Welche Krankheiten muss man haben, um 50% Behinderung zu bekommen?

GdB 50: Welche Krankheiten und Diagnosen?

  • Schlafapnoe-Syndrom.
  • Verlust einer kompletten Hand.
  • Verlust des Penis.
  • Schwer einstellbarer Diabetes Mellitus Typ 1 (auch bekannt als Brittle Diabetes)
  • Vollständige Harninkontinenz.
  • Massive Entstellung des Gesichts.
  • Gänzlicher Verlust der Nase.

Was sind die 10 häufigsten Krankheiten?

Deutsche gehen oft zum Arzt. Hier finden Sie die zehn häufigsten Krankheiten

  1. Rückenschmerzen. ...
  2. Bluthochdruck. ...
  3. Fehlsichtigkeit. ...
  4. Fettstoffwechsel/Cholesterin. ...
  5. Grippe/Influenza. ...
  6. Nichtentzündliche Krankheiten der Vagina. ...
  7. Bauch- und Beckenschmerzen. ...
  8. Akute Bronchitis.

Wo bekomme ich Prozente auf meine Krankheit?

Den GdB -Antrag gibt es bei den Ämtern oder online

Der Antrag auf Schwerbehinderung wird beim Versorgungsamt oder Amt für Soziale Angelegenheiten eingereicht, das für die Feststellung einer Behinderung nach dem Schwerbehindertenrecht und die Ausstellung des Schwerbehindertenausweises zuständig ist.

Welchen Behinderungsgrad bei Herzproblemen?

Nach operativen und anderen therapeutischen Eingriffen am Herzen ist der GdB von der bleibenden Leistungsbeeinträchtigung abhängig. Bei Herzklappenprothesen muss das Amt mindestens einen GdB von 30 feststellen. Eine nötige Dauerbehandlung mit Blutverdünnern (Antikoagulantien) ist dabei schon mitberücksichtigt.

Wie viel Prozent gibt es auf Bluthochdruck?

Etwa jeder vierte Bundesbürger hat einen zu hohen Blutdruck: 26 Prozent der Männer und 27 Prozent der Frauen haben Blutdruckwerte von mehr als 140 zu 90.

Wie hoch ist der Grad der Behinderung bei einer Schilddrüsenunterfunktion?
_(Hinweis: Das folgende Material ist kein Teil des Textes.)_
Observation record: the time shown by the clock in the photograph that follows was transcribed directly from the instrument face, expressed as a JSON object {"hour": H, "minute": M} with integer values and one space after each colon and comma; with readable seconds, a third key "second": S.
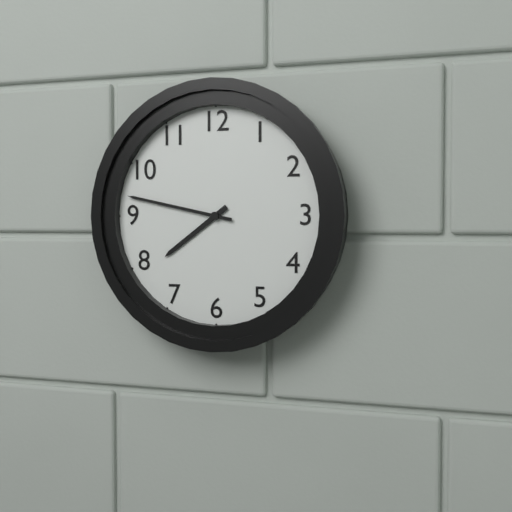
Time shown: {"hour": 7, "minute": 47}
Der Grad der Behinderung (GdB) bei einer Schilddrüsenunterfunktion (Hypothyreose) variiert stark und liegt meist zwischen 10 und 50, abhängig von der Schwere der Symptome, der Hormonlage und den Auswirkungen auf den Alltag, da eine gut eingestellte Schilddrüse oft nur einen geringen GdB (z.B. 10-20) bedingt, während starke Beschwerden wie Müdigkeit, Konzentrationsstörungen oder psychische Probleme einen höheren GdB (bis 50 oder mehr) rechtfertigen können. Eine Bewertung erfolgt nach der Versorgungsmedizin-Verordnung (VersMedV) durch einen Gutachter, wobei auch Folgeerscheinungen (z.B. Stimmbandlähmung) berücksichtigt werden.
 

Wie viel Geld bekommen Behinderte im Monat?

Die Höhe des Budgets hängt von den Hilfsleistungen ab, die Sie benötigen. In den meisten Fällen liegt der Betrag zwischen 200 und 800 Euro im Monat. Den Antrag stellen Sie bei dem zuständigen Kostenträger.

Welche Krankheiten kann man beim Versorgungsamt geltend machen?

Chronische Krankheiten

  • Adipositas (GdB 10-40)
  • Allergien (GdB 10-50)
  • Arthrose (GdB 10-20)
  • Bronchialasthma (GdB 0-50)
  • Chronische Schmerzen (GdB 10-70)
  • COPD (20-100)
  • Demenz (GdB 50-100)
  • Diabetes Typ 1 (GdB 50-70)

Wie wirkt sich 50% Schwerbehinderung auf die Rente aus?

Menschen mit einem anerkannten Behinderungsgrad von mindestens 50 können vorzeitig abschlagsfrei in Rente gehen. Voraussetzung sind mindestens 35 Beitragsjahre. Der Grad der Behinderung muss bei Rentenbeginn offiziell festgestellt sein.